Noting that “malaria kills more than one million people each year, making it the world’s third deadliest infectious disease, after AIDS and tuberculosis,” Dr. Anne Peterson, Assistant Administrator for Global Health for the U.S. Agency for International Development (USAID), described the risk to young children and pregnant women: “Malaria’s greatest impact is felt by very young children in Africa and pregnant women because of their reduced immunity to the malaria parasite. As many as a quarter of childhood deaths in endemic areas are attributable to malaria. But infection of women during pregnancy also takes a huge toll, both on the health of the mother as well as on the development of the unborn child. Placental infection is a significant contributor to low birthweight and subsequent neonatal death.”

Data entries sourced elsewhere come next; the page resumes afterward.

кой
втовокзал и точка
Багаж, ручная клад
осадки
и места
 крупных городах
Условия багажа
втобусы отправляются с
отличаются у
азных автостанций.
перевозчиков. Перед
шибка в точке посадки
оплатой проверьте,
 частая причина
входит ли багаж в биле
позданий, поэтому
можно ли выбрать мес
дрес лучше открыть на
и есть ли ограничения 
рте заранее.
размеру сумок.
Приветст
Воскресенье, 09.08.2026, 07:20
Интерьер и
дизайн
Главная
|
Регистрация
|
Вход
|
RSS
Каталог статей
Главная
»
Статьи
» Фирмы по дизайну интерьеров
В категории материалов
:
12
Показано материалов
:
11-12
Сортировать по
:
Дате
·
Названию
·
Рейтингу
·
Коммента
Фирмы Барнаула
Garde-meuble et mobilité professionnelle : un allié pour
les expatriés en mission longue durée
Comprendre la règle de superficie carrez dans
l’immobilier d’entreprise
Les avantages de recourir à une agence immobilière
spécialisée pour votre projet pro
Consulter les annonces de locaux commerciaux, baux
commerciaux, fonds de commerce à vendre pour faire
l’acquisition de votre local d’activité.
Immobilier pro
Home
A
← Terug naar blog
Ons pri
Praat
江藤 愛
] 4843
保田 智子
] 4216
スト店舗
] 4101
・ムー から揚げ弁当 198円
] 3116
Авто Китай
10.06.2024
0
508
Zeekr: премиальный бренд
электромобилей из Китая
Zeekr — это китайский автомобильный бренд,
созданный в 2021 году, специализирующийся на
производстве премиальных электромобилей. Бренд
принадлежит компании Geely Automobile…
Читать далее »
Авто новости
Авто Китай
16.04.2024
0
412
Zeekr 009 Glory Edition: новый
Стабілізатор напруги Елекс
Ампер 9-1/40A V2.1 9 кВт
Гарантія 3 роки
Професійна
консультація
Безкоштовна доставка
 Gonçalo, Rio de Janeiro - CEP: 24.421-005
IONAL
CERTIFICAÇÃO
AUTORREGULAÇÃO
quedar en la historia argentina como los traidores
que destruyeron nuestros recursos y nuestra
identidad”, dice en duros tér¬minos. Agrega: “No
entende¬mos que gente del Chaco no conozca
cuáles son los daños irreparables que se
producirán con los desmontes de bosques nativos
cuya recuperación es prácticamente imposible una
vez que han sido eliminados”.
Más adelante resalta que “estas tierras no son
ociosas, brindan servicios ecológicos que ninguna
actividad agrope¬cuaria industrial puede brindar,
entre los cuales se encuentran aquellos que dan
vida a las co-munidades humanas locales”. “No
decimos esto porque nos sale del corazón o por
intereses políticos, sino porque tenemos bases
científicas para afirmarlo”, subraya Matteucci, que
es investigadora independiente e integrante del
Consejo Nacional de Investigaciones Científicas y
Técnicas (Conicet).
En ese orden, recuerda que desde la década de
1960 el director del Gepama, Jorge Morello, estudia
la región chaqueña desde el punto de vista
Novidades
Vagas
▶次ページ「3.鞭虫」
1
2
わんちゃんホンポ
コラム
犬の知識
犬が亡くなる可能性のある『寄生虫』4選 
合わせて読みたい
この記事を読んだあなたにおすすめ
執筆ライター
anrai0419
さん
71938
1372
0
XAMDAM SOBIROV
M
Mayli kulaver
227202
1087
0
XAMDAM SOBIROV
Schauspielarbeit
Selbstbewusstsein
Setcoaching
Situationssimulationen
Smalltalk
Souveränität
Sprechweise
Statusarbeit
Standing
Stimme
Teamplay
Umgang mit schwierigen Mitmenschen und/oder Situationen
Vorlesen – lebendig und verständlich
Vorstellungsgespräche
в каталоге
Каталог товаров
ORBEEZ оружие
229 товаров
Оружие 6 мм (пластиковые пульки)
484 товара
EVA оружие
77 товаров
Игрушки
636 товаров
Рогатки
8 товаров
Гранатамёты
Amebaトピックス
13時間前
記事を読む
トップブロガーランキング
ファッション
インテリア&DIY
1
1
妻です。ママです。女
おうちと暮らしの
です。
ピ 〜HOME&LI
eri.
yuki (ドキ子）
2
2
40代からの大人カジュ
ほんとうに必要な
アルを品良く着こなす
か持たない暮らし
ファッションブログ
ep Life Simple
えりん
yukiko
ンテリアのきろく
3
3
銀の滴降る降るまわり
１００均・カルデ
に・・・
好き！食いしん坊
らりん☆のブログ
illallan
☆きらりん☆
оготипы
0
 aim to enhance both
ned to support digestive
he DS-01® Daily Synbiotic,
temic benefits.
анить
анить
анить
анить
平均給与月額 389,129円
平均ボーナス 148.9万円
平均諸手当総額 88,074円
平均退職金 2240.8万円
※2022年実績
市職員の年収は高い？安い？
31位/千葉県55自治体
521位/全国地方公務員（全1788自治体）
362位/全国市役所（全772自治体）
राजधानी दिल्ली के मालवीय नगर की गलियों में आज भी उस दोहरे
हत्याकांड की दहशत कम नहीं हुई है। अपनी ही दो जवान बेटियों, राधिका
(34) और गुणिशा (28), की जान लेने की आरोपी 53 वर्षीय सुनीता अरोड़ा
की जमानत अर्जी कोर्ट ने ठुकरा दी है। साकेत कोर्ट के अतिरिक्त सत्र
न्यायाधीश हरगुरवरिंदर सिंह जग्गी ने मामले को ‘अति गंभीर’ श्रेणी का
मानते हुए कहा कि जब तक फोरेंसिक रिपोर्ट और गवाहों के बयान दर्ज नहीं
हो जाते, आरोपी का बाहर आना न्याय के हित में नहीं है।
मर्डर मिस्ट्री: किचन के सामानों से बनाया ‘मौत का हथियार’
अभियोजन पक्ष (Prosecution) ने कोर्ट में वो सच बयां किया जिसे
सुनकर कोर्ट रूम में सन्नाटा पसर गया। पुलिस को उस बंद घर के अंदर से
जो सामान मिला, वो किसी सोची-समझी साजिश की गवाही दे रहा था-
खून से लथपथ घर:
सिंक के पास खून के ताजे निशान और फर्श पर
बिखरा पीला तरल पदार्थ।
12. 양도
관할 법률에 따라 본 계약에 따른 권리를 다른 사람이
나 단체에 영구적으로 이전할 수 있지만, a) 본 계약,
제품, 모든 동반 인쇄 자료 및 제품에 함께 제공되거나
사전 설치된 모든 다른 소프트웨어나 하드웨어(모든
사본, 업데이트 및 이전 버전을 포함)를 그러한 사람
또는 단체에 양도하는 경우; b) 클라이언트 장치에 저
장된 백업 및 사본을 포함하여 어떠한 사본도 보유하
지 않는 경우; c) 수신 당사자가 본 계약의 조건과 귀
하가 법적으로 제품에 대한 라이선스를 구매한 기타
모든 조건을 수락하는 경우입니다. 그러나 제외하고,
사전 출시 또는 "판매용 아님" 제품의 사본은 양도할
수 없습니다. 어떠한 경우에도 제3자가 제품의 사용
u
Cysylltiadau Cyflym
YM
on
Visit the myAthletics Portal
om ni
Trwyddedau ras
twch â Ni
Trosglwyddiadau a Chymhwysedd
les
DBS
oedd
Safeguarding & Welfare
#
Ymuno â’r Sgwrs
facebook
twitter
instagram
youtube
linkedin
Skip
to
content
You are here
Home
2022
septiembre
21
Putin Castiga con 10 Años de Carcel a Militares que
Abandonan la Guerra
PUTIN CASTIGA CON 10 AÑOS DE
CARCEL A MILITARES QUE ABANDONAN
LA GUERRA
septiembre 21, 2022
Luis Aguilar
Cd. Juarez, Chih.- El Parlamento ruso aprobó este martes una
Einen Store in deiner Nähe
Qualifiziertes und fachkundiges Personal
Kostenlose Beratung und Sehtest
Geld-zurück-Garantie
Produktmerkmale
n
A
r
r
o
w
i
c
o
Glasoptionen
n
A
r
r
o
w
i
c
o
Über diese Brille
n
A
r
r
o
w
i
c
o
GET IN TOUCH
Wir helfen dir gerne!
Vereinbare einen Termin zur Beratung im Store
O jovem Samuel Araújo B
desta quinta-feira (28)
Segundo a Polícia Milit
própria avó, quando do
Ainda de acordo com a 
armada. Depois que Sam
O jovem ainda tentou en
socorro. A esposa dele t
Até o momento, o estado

Dr. Peterson listed the three interventions suggested by international experts and consistent with USAID priorities to combat malaria:

  • Provision of prompt and effective treatment with an antimalarial drug within 24 hours of onset of fever;
  • Prevention of malaria primarily through the use of insecticide-treated mosquito nets (ITNs) by young children and pregnant women; and
  • Provision of intermittent preventative treatment (IPT) for pregnant women as a part of the standard antenatal services proper use of which can reduce overall child deaths by up to 30 percent and significantly reduce sickness in children and pregnant women.

 

Regarding drug resistance to malaria, Dr. Peterson pointed out that “chloroquine resistance is now widespread” in sub-Saharan Africa where “the impact of infections in pregnant women and children under five is greatest.” She also highlighted the role of mosquito nets in preventing malaria: “Consistent use of ITNs has been shown to decrease severe malaria by 45 percent, reduce premature births by 42 percent and cut all-cause child mortality by 17-63 percent. In most settings, ITNs are unquestionably the most effective way that families can protect themselves from malaria.” Dr. Peterson added that USAID supports “distribution of free or highly subsidized” mosquito nets and plans to provide more than three million nets in 2004.

Testifying for the World Health Organization (WHO), Dr. Allan Schapira, Strategic and Policy Team Coordinator for the Roll Back Malaria Department, said that according to the WHO 2003 Africa Malaria Report, “14 countries in Africa have started implementing a strategy for control of malaria in pregnancy including intermittent preventative treatment.” Dr. Schapira recommended sulfadoxine-pyrethamine for intermittent preventative treatment, adding that “two doses of sulfadoxine-pyrimethamine in pregnancy is highly cost effective in sub-Saharan Africa but could be expected to be effective only in few areas outside Africa.”